Exercise details:
Rewrite the records from their start through the line containing "For every layout", replacing "transcribe" with "copy out" and leaving everything else unchanged.

[Annotated element listings]
>> Begin

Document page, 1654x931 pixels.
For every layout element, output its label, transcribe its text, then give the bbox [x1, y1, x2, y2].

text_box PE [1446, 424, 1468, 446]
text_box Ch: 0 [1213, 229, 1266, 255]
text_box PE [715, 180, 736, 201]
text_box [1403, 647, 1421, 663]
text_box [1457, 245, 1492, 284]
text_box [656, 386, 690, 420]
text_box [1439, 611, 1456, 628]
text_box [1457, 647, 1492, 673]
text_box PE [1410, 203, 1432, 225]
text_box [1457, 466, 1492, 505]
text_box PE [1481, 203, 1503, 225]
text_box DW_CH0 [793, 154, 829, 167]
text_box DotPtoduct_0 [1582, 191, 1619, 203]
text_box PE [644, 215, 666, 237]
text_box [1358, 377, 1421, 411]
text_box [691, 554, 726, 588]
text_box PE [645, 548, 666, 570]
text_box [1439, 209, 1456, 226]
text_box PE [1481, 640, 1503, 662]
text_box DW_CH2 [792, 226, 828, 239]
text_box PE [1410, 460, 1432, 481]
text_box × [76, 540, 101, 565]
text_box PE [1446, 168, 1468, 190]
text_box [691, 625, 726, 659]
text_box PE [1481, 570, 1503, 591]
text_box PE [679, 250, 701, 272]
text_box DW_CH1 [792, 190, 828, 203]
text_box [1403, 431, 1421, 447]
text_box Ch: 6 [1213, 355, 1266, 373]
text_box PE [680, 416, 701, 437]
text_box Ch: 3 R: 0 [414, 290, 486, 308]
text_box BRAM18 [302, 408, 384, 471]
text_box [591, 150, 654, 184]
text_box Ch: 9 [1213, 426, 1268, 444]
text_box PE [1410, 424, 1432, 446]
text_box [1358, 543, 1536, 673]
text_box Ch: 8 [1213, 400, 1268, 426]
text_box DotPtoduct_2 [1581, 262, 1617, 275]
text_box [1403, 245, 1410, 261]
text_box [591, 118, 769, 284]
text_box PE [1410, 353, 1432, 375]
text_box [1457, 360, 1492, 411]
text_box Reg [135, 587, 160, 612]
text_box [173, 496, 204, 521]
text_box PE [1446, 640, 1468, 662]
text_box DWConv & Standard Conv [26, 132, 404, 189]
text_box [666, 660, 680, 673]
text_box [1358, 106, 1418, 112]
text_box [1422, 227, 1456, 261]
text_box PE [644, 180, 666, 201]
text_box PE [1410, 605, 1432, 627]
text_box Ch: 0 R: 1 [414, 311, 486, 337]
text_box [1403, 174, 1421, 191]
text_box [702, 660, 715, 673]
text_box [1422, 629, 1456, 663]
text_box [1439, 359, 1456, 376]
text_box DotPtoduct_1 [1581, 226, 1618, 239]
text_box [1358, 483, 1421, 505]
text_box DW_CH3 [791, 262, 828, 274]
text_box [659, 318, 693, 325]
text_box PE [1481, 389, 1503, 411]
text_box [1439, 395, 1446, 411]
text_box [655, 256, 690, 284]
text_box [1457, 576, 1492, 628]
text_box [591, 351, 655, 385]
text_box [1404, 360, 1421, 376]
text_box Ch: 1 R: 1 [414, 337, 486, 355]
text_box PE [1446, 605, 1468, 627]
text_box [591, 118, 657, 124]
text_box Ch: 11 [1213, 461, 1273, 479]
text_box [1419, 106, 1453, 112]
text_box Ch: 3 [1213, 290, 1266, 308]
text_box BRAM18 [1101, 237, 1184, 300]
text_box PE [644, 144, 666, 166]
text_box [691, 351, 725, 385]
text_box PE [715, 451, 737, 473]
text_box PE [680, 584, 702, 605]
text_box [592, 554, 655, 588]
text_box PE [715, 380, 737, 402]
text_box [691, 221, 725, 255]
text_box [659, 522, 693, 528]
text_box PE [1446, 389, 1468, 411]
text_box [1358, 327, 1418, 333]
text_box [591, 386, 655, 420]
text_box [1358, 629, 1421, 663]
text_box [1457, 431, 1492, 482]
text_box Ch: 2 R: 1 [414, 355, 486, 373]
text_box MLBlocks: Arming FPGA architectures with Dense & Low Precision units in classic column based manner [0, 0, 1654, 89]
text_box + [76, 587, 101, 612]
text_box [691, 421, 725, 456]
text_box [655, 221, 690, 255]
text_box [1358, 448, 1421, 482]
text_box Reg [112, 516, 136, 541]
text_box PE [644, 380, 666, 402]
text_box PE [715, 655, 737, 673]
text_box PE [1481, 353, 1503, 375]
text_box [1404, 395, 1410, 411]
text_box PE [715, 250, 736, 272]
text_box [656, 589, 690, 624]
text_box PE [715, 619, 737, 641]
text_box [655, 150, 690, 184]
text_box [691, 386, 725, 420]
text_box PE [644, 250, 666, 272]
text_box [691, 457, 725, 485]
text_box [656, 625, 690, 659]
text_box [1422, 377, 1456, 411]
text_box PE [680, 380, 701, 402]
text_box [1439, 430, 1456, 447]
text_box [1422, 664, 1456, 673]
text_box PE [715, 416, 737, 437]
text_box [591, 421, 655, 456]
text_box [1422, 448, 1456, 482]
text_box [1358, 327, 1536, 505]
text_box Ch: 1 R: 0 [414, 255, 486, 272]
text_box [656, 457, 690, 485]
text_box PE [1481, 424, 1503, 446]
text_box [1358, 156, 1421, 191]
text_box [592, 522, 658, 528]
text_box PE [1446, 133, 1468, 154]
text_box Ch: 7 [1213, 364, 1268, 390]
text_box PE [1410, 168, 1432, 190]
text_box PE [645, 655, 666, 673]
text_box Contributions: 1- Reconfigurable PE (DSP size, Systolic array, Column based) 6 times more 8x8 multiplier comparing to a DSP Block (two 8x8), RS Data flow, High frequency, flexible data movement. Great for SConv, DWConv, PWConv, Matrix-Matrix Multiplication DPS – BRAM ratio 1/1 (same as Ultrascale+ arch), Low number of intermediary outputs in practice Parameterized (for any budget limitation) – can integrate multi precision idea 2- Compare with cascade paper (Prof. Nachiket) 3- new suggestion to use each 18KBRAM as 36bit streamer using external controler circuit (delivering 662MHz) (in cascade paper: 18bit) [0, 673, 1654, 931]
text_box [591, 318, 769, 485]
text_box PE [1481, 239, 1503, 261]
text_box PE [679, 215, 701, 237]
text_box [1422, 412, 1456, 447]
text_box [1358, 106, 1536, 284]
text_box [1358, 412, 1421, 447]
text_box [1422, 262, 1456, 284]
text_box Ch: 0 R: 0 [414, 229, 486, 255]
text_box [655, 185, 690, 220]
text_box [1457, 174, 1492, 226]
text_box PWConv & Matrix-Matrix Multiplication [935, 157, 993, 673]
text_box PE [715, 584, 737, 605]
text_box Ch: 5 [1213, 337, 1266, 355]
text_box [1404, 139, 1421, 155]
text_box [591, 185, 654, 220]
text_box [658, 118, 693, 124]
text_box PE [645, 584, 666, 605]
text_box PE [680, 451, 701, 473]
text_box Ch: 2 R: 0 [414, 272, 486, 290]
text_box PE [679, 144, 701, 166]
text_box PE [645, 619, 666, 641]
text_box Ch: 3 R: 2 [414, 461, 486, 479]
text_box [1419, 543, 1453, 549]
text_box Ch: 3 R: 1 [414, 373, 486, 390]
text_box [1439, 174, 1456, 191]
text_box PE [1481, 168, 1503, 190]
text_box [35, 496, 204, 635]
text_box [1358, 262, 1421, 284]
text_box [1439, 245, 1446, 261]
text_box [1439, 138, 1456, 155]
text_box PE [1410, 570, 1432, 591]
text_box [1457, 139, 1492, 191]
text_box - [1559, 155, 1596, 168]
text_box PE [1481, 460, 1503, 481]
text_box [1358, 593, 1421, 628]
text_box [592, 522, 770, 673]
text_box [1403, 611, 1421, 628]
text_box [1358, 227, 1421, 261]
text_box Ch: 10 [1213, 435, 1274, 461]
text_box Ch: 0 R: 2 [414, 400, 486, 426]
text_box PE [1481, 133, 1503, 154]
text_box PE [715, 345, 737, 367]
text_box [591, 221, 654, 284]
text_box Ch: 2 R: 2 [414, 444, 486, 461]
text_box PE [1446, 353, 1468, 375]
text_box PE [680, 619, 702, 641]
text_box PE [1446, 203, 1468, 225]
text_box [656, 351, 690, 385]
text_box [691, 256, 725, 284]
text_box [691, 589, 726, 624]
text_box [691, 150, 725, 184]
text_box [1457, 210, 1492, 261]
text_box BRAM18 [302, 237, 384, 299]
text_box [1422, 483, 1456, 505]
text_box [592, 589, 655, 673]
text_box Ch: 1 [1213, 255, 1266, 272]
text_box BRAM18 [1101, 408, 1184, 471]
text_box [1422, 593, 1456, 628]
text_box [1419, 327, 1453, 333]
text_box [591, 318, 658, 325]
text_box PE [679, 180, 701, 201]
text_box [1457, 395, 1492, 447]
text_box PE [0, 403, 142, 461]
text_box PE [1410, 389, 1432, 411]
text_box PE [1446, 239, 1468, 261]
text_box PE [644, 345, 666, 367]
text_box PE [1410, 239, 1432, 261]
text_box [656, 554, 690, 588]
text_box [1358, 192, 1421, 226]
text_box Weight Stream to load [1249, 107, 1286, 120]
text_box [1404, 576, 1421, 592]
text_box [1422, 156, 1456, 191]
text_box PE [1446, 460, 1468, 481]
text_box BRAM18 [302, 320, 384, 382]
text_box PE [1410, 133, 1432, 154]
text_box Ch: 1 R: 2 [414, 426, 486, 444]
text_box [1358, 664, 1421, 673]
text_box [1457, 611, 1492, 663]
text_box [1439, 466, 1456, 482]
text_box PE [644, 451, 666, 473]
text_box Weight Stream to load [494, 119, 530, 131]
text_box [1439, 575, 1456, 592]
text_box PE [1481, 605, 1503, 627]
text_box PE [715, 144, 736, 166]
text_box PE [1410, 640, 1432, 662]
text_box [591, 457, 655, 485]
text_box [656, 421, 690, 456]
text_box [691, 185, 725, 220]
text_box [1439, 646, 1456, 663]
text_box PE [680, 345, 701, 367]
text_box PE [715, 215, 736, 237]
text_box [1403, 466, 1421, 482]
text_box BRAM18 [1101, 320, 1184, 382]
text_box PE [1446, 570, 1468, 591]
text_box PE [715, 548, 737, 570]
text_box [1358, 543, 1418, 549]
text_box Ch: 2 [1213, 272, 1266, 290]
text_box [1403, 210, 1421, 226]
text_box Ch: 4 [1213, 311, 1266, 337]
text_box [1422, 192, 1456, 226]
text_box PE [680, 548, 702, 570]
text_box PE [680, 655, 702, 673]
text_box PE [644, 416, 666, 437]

>> End

Solution to this exercise:
Document page, 1654x931 pixels.
For every layout element, output its label, copy out its text, then give the bbox [x1, y1, x2, y2].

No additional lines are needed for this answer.